**Exercise passage:**
◇ ◇ ◇ ◇ ◇ ◇ ◇
IBM Support

The native AIX largesend segmentation offload feature in virtual Ethernet environment

Question & Answer


Question

What is the native AIX largesend offload feature in virtual Ethernet environment and how can it be enabled?

Cause

IBM Power servers running Logical Partitions (LPAR) with the IBM AIX operating system can use Virtual Ethernet Adapters (VEA).
These VEA's offer high network packet throughput using the Power Hypervisor to transfer the data packets directly between LPAR's.
Virtual Ethernet Adapters can be configured with a Maximum Transfer Unit (MTU) of up to 65390Bytes.
The computational overhead when sending and receiving packets is nearly the same no matter how large the packet is, therefore either a higher throughput or less CPU usage can be reached when sending bigger packets compared to standard Ethernet frames with a MTU of 1500Bytes.
Virtual IO Servers (VIOS) provide Shared Ethernet Adapters (SEA) that connect the virtual Ethernet to the external network components.
In most environments the Virtual Ethernet MTU is set to the standard 1500Bytes to allow interoperability with external network components.

Answer

What is the native AIX largesend feature?

For TCP sessions between VEA's configured in the same Virtual Ethernet Switch (vswitch) and using the same Virtual LAN ID (VLAN ID, PVID) the native AIX largesend feature provides the possibility to send larger packets while keeping the configured IP interface MTU size to a smaller value like the standard MTU of 1500Bytes.
Enabling largesend can either improve the network throughput and/or reduce the CPU usage during a data transfer. The Power Hypervisor is forwarding the packets to the destination VEA or if the destination is not inside the same VLAN/vswitch then to the Trunk VEA.  The largesend feature is transparent for applications and as well for the external network components.
The segmentation of the largesend packets into standard Ethernet MTU sized packets is offloaded to the real Ethernet Adapter hardware, therefore the checksum offloading feature of VEA's and real Ethernet Adapters is the basis for largesend to work.
◇ ◇ ◇ ◇ ◇ ◇ ◇
**Data extracts:**
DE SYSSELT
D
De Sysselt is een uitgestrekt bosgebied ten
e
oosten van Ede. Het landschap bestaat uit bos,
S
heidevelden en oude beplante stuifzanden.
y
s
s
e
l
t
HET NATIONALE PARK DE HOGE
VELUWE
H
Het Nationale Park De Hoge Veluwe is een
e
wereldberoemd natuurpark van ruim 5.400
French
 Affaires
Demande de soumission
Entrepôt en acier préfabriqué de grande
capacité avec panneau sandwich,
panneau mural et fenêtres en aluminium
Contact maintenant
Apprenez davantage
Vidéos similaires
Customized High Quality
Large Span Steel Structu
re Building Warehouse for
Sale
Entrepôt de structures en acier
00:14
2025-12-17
◇ ◇ ◇ ◇ ◇ ◇ ◇
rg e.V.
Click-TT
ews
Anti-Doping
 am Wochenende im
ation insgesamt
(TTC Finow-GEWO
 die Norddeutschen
◇ ◇ ◇ ◇ ◇ ◇ ◇
**Brief 1:** Translate this sentence from the IBM Support page on AIX largesend offload into Spanish: "In most environments the Virtual Ethernet MTU is set to the standard 1500Bytes to allow interoperability with external network components."
**Brief 2:** Pick up the IBM Support page on AIX largesend offload after its last sentence and keep it going.

**Expected answer 1:** En la mayoría de los entornos, la MTU de Ethernet virtual se establece en el valor estándar de 1500 bytes para permitir la interoperabilidad con los componentes de red externos.

**Expected answer 2:**
Important note:
The largesend feature is negotiated for every TCP session separately during the three-way-handshake (SYN/SYN-ACK/ACK) therefore largesend will only be enabled for a session if sender and receiver have this feature enabled.

How can largesend be enabled on an IP interface that was configured on a VEA?

1. Find the VEA adapter
# lsdev -Cc adapter | grep l-lan
ent0   Available  Virtual I/O Ethernet Adapter (l-lan)
2. Make sure that the chksum_offload device attribute is active
# lsattr -El ent0 -a chksum_offload
chksum_offload    yes       Enable Checksum Offload for IPv4 packets True
The chksum_offload feature is by default "yes", but if it has been set to "no" for some reason, it needs to be changed to "yes".
-> in order to change the device attribute on the VEA ent0, the IP interface en0 needs to be detached first.
# ifconfig en0 detach
# chdev -l ent0 -a chksum_offload=yes
# mkdev -l en0
3. Enable largesend
The mtu_bypass IP interface attribute controls the largesend:
# lsattr -El en0 -a mtu_bypass
mtu_bypass   off     Enable/Disable largesend for virtual Ethernet True
Mtu_bypass can be changed dynamically, but it's only active for newly opened TCP sessions, because it is negotiated during the connection establishment phase:
# chdev -l en0 -a mtu_bypass=on
Alternatively the ifconfig command can be directly used for enabling largesend.
In this case the configuration is not stored in the ODM database and therefore lost after a reboot.
# ifconfig en0 largesend
4. Check the IP interface flags
# ifconfig en0
en0:  flags=1e084863,14c0<UP,BROADCAST,NOTRAILERS,RUNNING,SIMPLEX,MULTICAST,GROUPRT,64BIT,CHECKSUM_OFFLOAD(ACTIVE),LARGESEND,CHAIN>
        inet 10.0.0.1 netmask 0xffffffc0 broadcast 10.0.0.255
         tcp_sendspace 262144 tcp_recvspace 262144 rfc1323 1

How can largesend be disabled on an IP interface that was configured on a VEA?

Mtu_bypass can be changed dynamically. Existing TCP sessions will stop using the largesend feature.
# chdev -l en0 -a mtu_bypass=off
Alternatively the ifconfig command can be directly used for disabling largesend.
In this case the configuration is not stored in the ODM database and therefore lost after a reboot.
# ifconfig en0 -largesend

How can largesend be enabled on a Shared Ethernet Adapter in a VIO Server?

When a SEA device was created from a real Ethernet network adapter card and a VEA(s), the "largesend" feature is activated by default if the underlying Ethernet network adapter card supports checksum offloading and large_send and also have these device attributes enabled.
1. Login to the VIO server as padmin user
2. List the Shared Ethernet Devices
$ lsdev | grep Shared
ent3             Available   Shared Ethernet Adapter
3. Show the largesend attribute of the SEA device
$ lsdev -dev ent3 -attr | grep largesend
largesend       1        Enable Hardware Transmit TCP Resegmentation                                        True
4. Enable largesend
$ chdev -dev ent3 -attr largesend=1
The change is dynamic.
5. Check the device driver flags of the Shared Ethernet Adapter
$ netstat -cdlistats ent3|grep "<"
    < THREAD >
    < LARGESEND >

How does the SEA handle largesend packets?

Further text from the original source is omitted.